▸ **TRAVAIL DEMANDÉ**: Pouvez-vous transcrire le passage de l'extrait ci-dessous sur la concurrence japonaise qui commence aux mots « Comment comparer les » et s'arrête après « jeunes Français ? » ?

▸ **EXTRAIT**:
La concurrence s’annonce sévère dans tous les domaines...
Au-delà de la récrimination
A. Gomez découvre qu’il y aurait des lois dans
la jungle capitaliste ! N’est-il pas en contradiction avec lui-même
?
Comment comparer les prix intérieurs du Japon avec ceux des pays
occidentaux alors que tout le monde sait que les taux des changes sont
purement spéculatifs et qu’il n’existe aucune parité entre
le pouvoir d’achat réel des différentes monnaies ? Du
reste, les prix, même dans un seul pays, sont très divers
suivant les points de vente, tous les consommateurs le savent.
Les Japonais sont souples, ils se sont imposé une auto-limitation
des exportations de voitures aux Etats-Unis contre le maintien du bouclier
armé américain. Comment, dans ce sytème, le leur
reprocher ?
Les adversaires de Thomson se battent, ils savent tourner les principes
capitalistes à leur avantage. Ce sont des gagneurs, des battants,
des innovateurs. Ils réussissent. N’est-ce pas là l’idéologie
que les patrons veulent enseigner aux jeunes Français ?
Et même si les Nippons paient vraiment plus pour un même
produit, où est le mal ? La mode, la publicité et, quelquefois,
le snobisme ont bien réussi à convaincre un nombre important
de clients d’acheter cinq ou six fois (500 à 600 %) le prix normal
des chemisettes de même qualité sous prétexte qu’elles
portent un crocodile, des robes ou des bagages qui sont signés
par certains stylistes. Les bénéfices qui en résultent
n’ont, en France, jamais servi à la recherche ni au développement.

▸ **LISTE**:

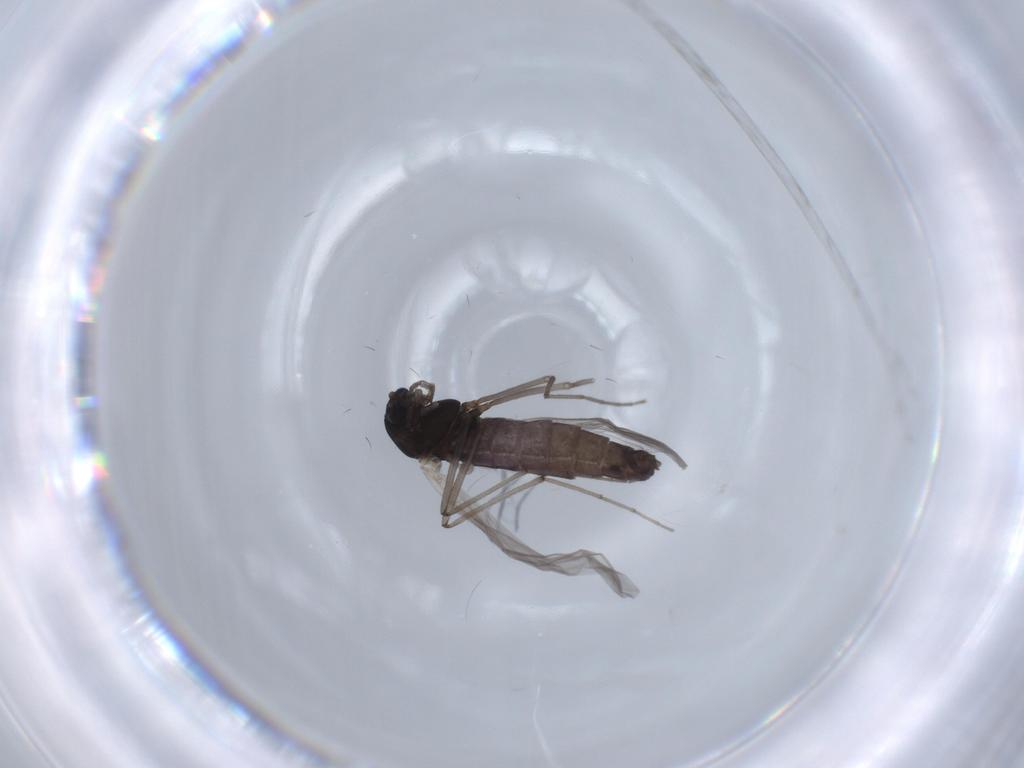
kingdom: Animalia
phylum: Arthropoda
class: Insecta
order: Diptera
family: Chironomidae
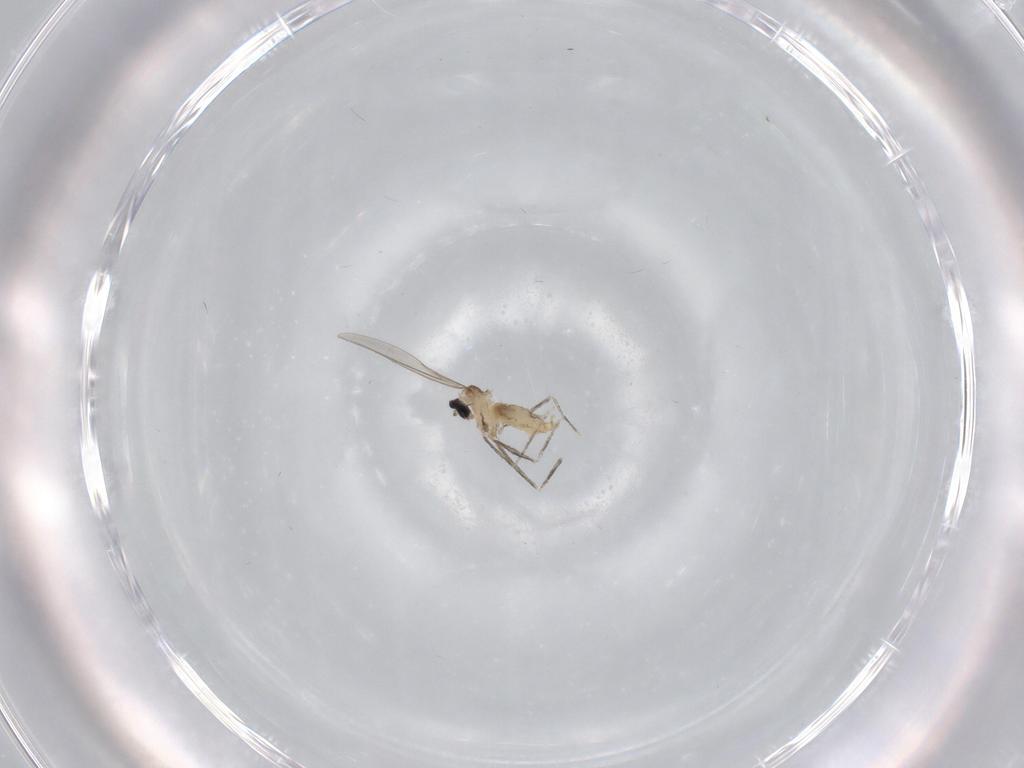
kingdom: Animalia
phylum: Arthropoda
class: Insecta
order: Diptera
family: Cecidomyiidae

* * *

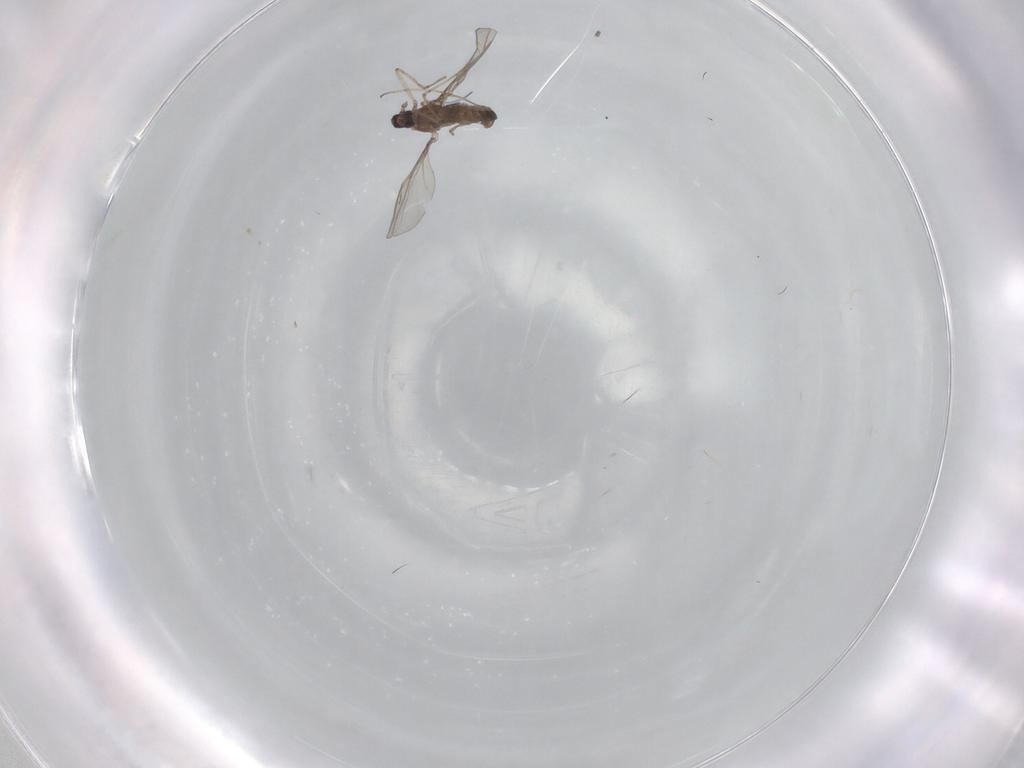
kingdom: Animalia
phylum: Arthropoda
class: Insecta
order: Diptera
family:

▸ **RÉPONSE**:
Comment comparer les prix intérieurs du Japon avec ceux des pays
occidentaux alors que tout le monde sait que les taux des changes sont
purement spéculatifs et qu’il n’existe aucune parité entre
le pouvoir d’achat réel des différentes monnaies ? Du
reste, les prix, même dans un seul pays, sont très divers
suivant les points de vente, tous les consommateurs le savent.
Les Japonais sont souples, ils se sont imposé une auto-limitation
des exportations de voitures aux Etats-Unis contre le maintien du bouclier
armé américain. Comment, dans ce sytème, le leur
reprocher ?
Les adversaires de Thomson se battent, ils savent tourner les principes
capitalistes à leur avantage. Ce sont des gagneurs, des battants,
des innovateurs. Ils réussissent. N’est-ce pas là l’idéologie
que les patrons veulent enseigner aux jeunes Français ?